In chapter 5, the In-Cell Western (ICW)-γ-H2AX assay was evaluated as an alternative in vitro assay to detect the potential of aged AgNPs and pristine AgNPs to induce phosphorylation of H2AX in HepG2 liver cells. AgNO3 was used as source of Ag+ to test the effects of Ag+ themselves. The γ-H2AX induction detected was higher after 24 hr exposure compared to 4 hr and was accompanied by a significant cytotoxicity in the HepG2 cells. The increased induction of γ-H2AX measured could be due to the cytotoxicity that occurred at the same concentrations which can result in DNA damage resulting in an increased induction of γ-H2AX. This suggests potential false-positive confounders limiting the use of the ICW-γ-H2AX assay, in the form as applied in chapter 5, for evaluation of the genotoxicity of NPs. Additionally, the potential of the AgNPs to induce ROS production, as a potential underlying mechanism of induction of the cytotoxicity and/or DNA-DSBs, was assessed in HepG2 cells. No increase in ROS levels was measured upon exposure of the cells to the AgNPs for 4 or 24 hr and in the absence of cells, while an increase in ROS levels was detected upon AgNO3 exposure of the cells and in the absence of cells.

In conclusion, the surface chemistry of AgNPs has a significant influence on their cytotoxic effects and the accompanying induction of γ-H2AX levels in HepG2 cells.
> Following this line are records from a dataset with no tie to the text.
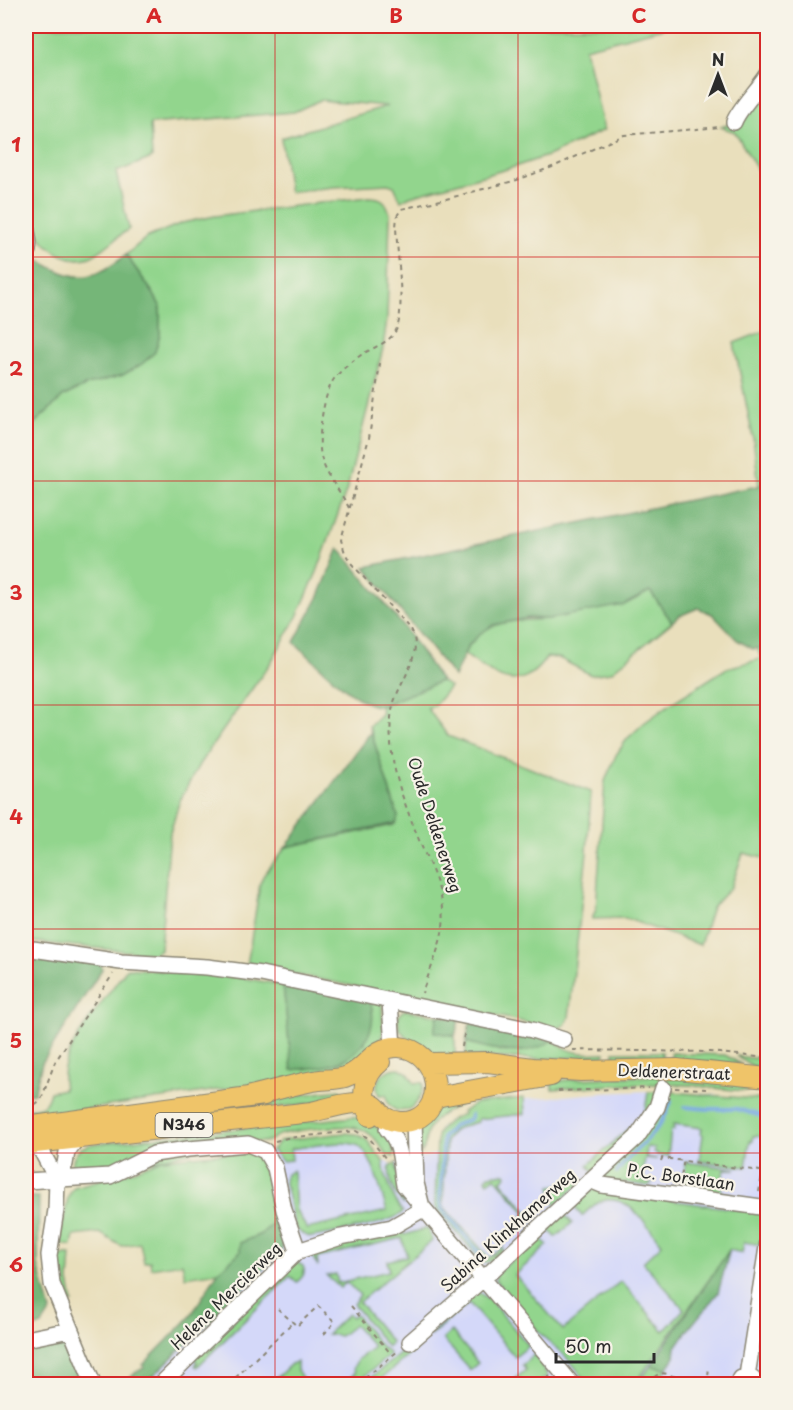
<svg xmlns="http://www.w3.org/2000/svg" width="793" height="1410" font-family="'Playpen Sans',sans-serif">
	<rect width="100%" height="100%" fill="#f7f3e8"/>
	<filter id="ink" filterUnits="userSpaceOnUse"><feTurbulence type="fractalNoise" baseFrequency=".0167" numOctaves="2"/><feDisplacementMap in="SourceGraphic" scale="12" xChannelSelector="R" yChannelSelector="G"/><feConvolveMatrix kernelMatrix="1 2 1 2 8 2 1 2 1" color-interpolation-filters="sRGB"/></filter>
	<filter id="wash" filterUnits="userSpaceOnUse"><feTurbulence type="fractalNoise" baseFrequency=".008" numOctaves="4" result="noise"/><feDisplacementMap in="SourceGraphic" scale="24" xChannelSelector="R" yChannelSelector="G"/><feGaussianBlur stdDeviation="1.35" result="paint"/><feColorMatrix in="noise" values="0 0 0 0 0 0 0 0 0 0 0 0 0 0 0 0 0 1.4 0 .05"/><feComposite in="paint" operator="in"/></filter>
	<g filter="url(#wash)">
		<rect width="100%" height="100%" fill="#e9dfbc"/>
		<path fill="#d4d8f9" d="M652 1091 711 1094 767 1101V1384H148L149 1380 202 1331 280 1253 284 1243 264 1157 280 1141 344 1133 356 1134 366 1139 383 1161 392 1164 405 1162 436 1154 437 1136 440 1128 449 1120 463 1114 462 1112 476 1103 603 1093Z"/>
		<path fill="#92d58d" stroke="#5e805c" stroke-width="1.5" d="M26 26H671L585 48 604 130 550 155 511 168 410 196 401 201 394 186 388 184 334 187 289 192 281 138 387 106 320 100 294 112 150 124 152 158 116 172 129 229C118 236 100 253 90 257 59 267 32 234 26 208Z
			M767 80V186L735 132 721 127 733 123Z
			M368 197C382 197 386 200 390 214L387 318 383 348 347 489 317 572 297 617 271 662 200 763 180 800 170 833 160 949 154 954 26 941V431L64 396 87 385 123 375 160 334V306L153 293 126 255 146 238 182 223 215 216Z
			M767 330V484L759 486 753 438 734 343Z
			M650 591 672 622 611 672 591 675 559 658 547 657C519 697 496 677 464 654 484 617 512 622 548 619 560 618 572 613 584 611 608 607 629 605 650 591Z
			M767 647V859L743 853 731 887 712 907 700 945 625 918 592 919 596 909 605 781 616 755 627 739 644 723 673 702 727 668 761 659 757 648Z
			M441 681 450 687 434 706 427 708 448 736 591 792 587 852 569 1017 565 1025 556 1029 423 1000 247 965 260 884 263 876 286 847 394 825 398 816 369 726 382 713 380 706Z
			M127 968 237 977 283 985 292 1070 325 1066 344 1060 365 1043 370 1000 382 1002 383 1033 379 1043 341 1072 26 1118V1109C41 1108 46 1108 50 1092L64 1089C62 1079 62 1071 66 1061 78 1029 107 997 127 968Z
			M404 1010 438 1015 434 1032 455 1036V1057L437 1059 415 1046 399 1029 398 1017Z
			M553 1040C573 1055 581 1054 605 1053L604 1056 535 1059 466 1056V1042L506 1052Z
			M614 1052H662V1060L616 1059 614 1057Z
			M671 1053 725 1055 741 1064 671 1060Z
			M736 1056 767 1060V1068L752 1066Z
			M399 1068 408 1073 414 1083H423C423 1113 389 1121 386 1095H379C372 1080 384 1069 399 1068Z
			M655 1076 767 1084 768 1088C745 1095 710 1086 686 1085 641 1083 597 1086 552 1089V1082L574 1079Z
			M341 1090V1100L66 1131 257 1100Z
			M648 1092H658L653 1110 593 1172 588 1165 641 1117 645 1111Z
			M671 1092 767 1100V1137L753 1136V1141H750L746 1167 699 1161 703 1135 701 1134 702 1128 673 1124 674 1130H671L668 1156 657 1155V1153L654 1152 655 1148 647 1147 646 1157 657 1159 645 1158 642 1181 652 1183 648 1186 603 1180 602 1174 665 1094Z
			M459 1097 460 1104C446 1112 432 1117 427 1134 424 1141 427 1147 421 1153L416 1136 434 1106Z
			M524 1098 525 1114 478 1119V1122C465 1125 452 1128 446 1141L443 1206 489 1258 503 1247V1251L491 1261 483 1263 435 1207 437 1136C442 1124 451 1119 463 1114L462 1112 476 1103Z
			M353 1117C364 1117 386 1132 391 1142 393 1145 393 1152 394 1157L387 1155C380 1146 375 1136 365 1131 349 1122 300 1130 282 1134 276 1135 275 1138 270 1140 263 1144 254 1141 247 1139L115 1169 76 1172 72 1165C74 1151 79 1148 92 1144Z
			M344 1133 356 1134 366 1139 383 1161 385 1173 395 1201 403 1212C395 1223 329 1234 312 1237 304 1236 300 1233 295 1227L284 1180 286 1175 293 1170 296 1210 307 1229 387 1211C381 1194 374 1159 360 1147 349 1138 305 1147 291 1149L292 1160 282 1161 272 1150 280 1141 285 1140Z
			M247 1151 260 1154 274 1176 279 1218 261 1234 240 1243V1252L218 1272 185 1277 182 1263 151 1268 150 1261 144 1262 140 1243 121 1246 100 1233 74 1236 72 1246 59 1244 68 1197 74 1187 135 1170 162 1159Z
			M686 1162 736 1169H724L721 1192 730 1194 727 1197 682 1191Z
			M396 1163 399 1186 404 1205C396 1196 387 1179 390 1166Z
			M505 1173 507 1175 501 1181 535 1220 526 1227 519 1220 526 1213 495 1177 488 1182 486 1179 489 1175Z
			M577 1174 580 1179 579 1185 555 1205 551 1186 562 1184 564 1186Z
			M590 1190H597L763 1213 765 1215 761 1245 744 1242 742 1253 730 1250 635 1384H587C573 1362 566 1357 547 1340 530 1325 511 1297 495 1280L497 1273 538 1237 548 1245 515 1275 563 1330 621 1281 664 1331 684 1309 643 1262 662 1244C646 1225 625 1187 596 1204 591 1207 586 1212 582 1216L573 1204Z
			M560 1215H565L572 1223 556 1237 548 1229Z
			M401 1228 404 1235 428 1228 432 1241 359 1302 392 1343 387 1347 353 1304 360 1295 346 1282 340 1288 327 1276 336 1274 338 1283 389 1271 387 1261 407 1256 402 1238 317 1258 318 1267 312 1256 315 1249Z
			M65 1255H71L69 1281 73 1303 66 1301 58 1277 57 1258Z
			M295 1261 303 1266C306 1273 303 1277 297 1282L290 1276 197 1367 195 1365 197 1363 195 1357Z
			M478 1292 490 1300 529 1346 515 1357 469 1303 430 1336V1334Z
			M348 1314 352 1317 355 1314 383 1349H385L390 1355 355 1384H344L355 1373 353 1368 358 1359 374 1347 354 1325 340 1336 327 1334Z
			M452 1331 478 1363 470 1370 443 1339Z
			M411 1345 419 1346 375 1384H363Z
			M535 1354 548 1376 537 1384H514L518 1381 516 1378 526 1370 522 1365Z
			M297 1362V1370L306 1384H270L291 1364Z
			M651 1366 667 1369 653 1384H637Z"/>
		<path fill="#75b678" stroke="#507052" stroke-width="1.5" d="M126 255 153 293 160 306V334L155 352 142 364 123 375 87 385 64 396 26 431V270L34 258C76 281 87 285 126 255Z
			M767 484V647L753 649 737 640 712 614 698 608 679 616 672 622 650 591 624 605 548 619 528 618 493 625 481 633 468 646 454 677 365 567Z
			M339 548 404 627 441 681 381 706C358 708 312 658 294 642L319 596Z
			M371 732 398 817 396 823 286 847Z
			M26 955 101 964 102 969 42 1063 34 1093 26 1094Z
			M283 985 370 1000C378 1025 367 1047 344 1060 329 1068 308 1068 292 1070Z
			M438 1015 459 1020 455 1036 434 1032Z
			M470 1023 553 1040C525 1059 497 1051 466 1042Z
			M26 1197H39L38 1265 51 1311 42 1325 26 1331Z
			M279 1218 284 1243 280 1253 149 1380 148 1384H124L136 1372 144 1368 143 1365 190 1317 218 1272 240 1252V1243L261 1234Z
			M730 1249 718 1293 687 1331 676 1347 675 1357 667 1369 651 1366Z
			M64 1336 72 1342 86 1373 47 1384H26V1344Z"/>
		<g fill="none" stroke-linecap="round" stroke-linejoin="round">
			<path stroke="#78a8e2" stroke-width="4" d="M684 1107 709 1109H737L768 1118
				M471 1115 470 1119 453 1126 443 1137 440 1202 442 1209 482 1256
				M617 1172C627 1157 641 1147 652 1134 661 1124 667 1113 671 1101"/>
		</g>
	</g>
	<g filter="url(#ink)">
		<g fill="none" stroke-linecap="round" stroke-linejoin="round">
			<defs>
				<path id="minor" d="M766 26 768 27
					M734 122C739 108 759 89 768 74
					M26 227C29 239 30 247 26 258
					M26 948 121 962 207 967 261 974 532 1030 564 1040
					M390 1001 393 1048
					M414 1120 416 1183 421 1203
					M387 1129C403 1145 400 1165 404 1185L572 1384
					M78 1137 67 1152 65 1164 57 1180 56 1210 49 1255 52 1284 93 1384
					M34 1143 42 1152 57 1180
					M590 1180 602 1185 768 1208
					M26 1181 110 1176 154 1154 188 1149 248 1144 265 1151 275 1168 284 1210 298 1251
					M26 1339 70 1330
					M410 1342 483 1279 637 1137 657 1107 663 1088
					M747 1376 768 1241
					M161 1384 298 1251 341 1237 392 1227 423 1209
					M738 1384 741 1378 747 1376 753 1379 756 1384"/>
				<path id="major" d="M429 1063 488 1062 533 1068 581 1071 677 1069 768 1078
					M433 1099 441 1096 551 1076
					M370 1116C360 1097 363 1075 380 1062
					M26 1127 264 1095
					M26 1144 312 1112C329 1108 352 1100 370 1104 378 1106 378 1111 383 1116 391 1122 404 1124 414 1120 448 1107 439 1050 399 1047 370 1046 368 1070 345 1077 335 1080 324 1079 313 1081 292 1085 272 1091 251 1096"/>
			</defs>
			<use href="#minor" stroke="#8a8574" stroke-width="18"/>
			<use href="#major" stroke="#8a8574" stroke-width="22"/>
			<path stroke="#8a8574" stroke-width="2" stroke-dasharray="4.5 4.5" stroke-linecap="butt" d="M380 363 369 438 341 540 345 553 351 563 411 630C424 653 401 680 394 702 390 716 390 730 391 743 393 777 407 809 419 840 430 867 447 897 443 927 440 949 429 972 422 993
				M349 508C341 492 327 477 322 460 316 443 323 394 334 379 341 370 351 362 361 355 373 347 391 343 397 328 405 307 397 252 396 227L397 216 401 209 446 199 517 180 555 166 624 135 721 127
				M462 1047 465 1029
				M573 1050 709 1052 768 1058
				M675 1088 706 1089
				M558 1091 649 1088
				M26 1106 34 1105 41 1100 55 1062 113 974
				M275 1141 287 1138 356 1131 370 1139 386 1159
				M661 1161 662 1158 768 1172
				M680 1184 684 1159
				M759 1192 763 1170
				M351 1306 391 1354
				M278 1309 297 1326 318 1306 335 1322 324 1334
				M229 1384 293 1322
				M358 1384 399 1350
				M540 1384 550 1376
				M648 1384C661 1367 666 1374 683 1380 689 1383 697 1383 704 1384
				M707 1384 709 1369"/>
			<use href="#minor" stroke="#fff" stroke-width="15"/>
			<use href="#major" stroke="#efc469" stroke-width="20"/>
		</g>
	</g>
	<path fill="none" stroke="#d62828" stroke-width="1.5" stroke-opacity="0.55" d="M275 26V1384M518 26V1384M26 257H768M26 481H768M26 705H768M26 929H768M26 1153H768"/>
	<g text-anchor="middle" stroke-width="4.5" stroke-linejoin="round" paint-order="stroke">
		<rect fill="#f7f3e8" stroke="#686764" stroke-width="1.5" x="155.5" y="1113" width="57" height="24" rx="4.5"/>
		<g font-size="15" font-weight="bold" fill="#2b2b2b">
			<text x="184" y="1130">N346</text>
		</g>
		<g font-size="16" fill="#2b2b2b" stroke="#f7f3e8">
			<text transform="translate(435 825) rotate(72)" y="6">Oude Deldenerweg</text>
			<text transform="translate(674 1072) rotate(2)" y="6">Deldenerstraat</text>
			<text transform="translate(681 1177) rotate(8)" y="6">P.C. Borstlaan</text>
			<text transform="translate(508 1230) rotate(-42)" y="6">Sabina Klinkhamerweg</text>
			<text transform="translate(226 1296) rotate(-44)" y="6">Helene Mercierweg</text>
		</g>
	</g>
	<rect width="793" height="1410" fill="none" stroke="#f7f3e8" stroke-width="66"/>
	<g transform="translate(718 75)" stroke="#f7f3e8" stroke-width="4.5" paint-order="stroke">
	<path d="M0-4.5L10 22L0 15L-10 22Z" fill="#2b2b2b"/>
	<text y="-9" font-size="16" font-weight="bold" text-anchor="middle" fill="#2b2b2b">N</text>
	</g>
	<path d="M556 1353v9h98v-9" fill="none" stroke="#2b2b2b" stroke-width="3"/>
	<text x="565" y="1353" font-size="18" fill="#2b2b2b" stroke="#f7f3e8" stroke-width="4.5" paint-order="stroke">50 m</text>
	<rect x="33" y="33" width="727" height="1344" fill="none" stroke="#d62828" stroke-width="2"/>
	<g font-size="20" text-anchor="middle" font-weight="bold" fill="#d62828">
		<text x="154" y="23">A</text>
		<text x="396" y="23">B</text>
		<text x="639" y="23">C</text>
		<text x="16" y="152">1</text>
		<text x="16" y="376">2</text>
		<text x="16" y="600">3</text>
		<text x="16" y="824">4</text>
		<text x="16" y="1048">5</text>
		<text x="16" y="1272">6</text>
	</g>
</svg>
The aged Ag2S NPs were biologically less active in inducing both cytotoxicity and γ-H2AX levels, as these effects were absent in the dose range tested. The absence of cellular ROS generation upon exposure to all AgNPs indicates that the observed effects were not ROS-mediated. Additional tests, to rule out apoptotic mediated false-positive signals, need to be combined with the ICW-γ-H2AX assay, to render this interesting assay into a robust screening method for the potential genotoxicity of NPs.

Chapter 6 of the present thesis included a general discussion of the results of the previous chapters and highlights on future perspectives for research in the field of in vitro nanotoxicology.

Overall, the work presented in this thesis illustrated the role of surface chemistry and the status of the NPs (pristine or aged and/or digested) on the toxicological behaviour of NPs. Besides, the combination of different in vitro models with high-end analytical techniques was shown to;  1) provide in-depth understanding of the biological behaviour of NPs, 2) assure the value of the alternative in vitro models as a testing strategy for potential hazards that could be induced by NPs and 3) assist in setting priorities for in vivo testing and contributing to reduction, refinement and replacement (3Rs) of animal testing required for the safety evaluation of NPs.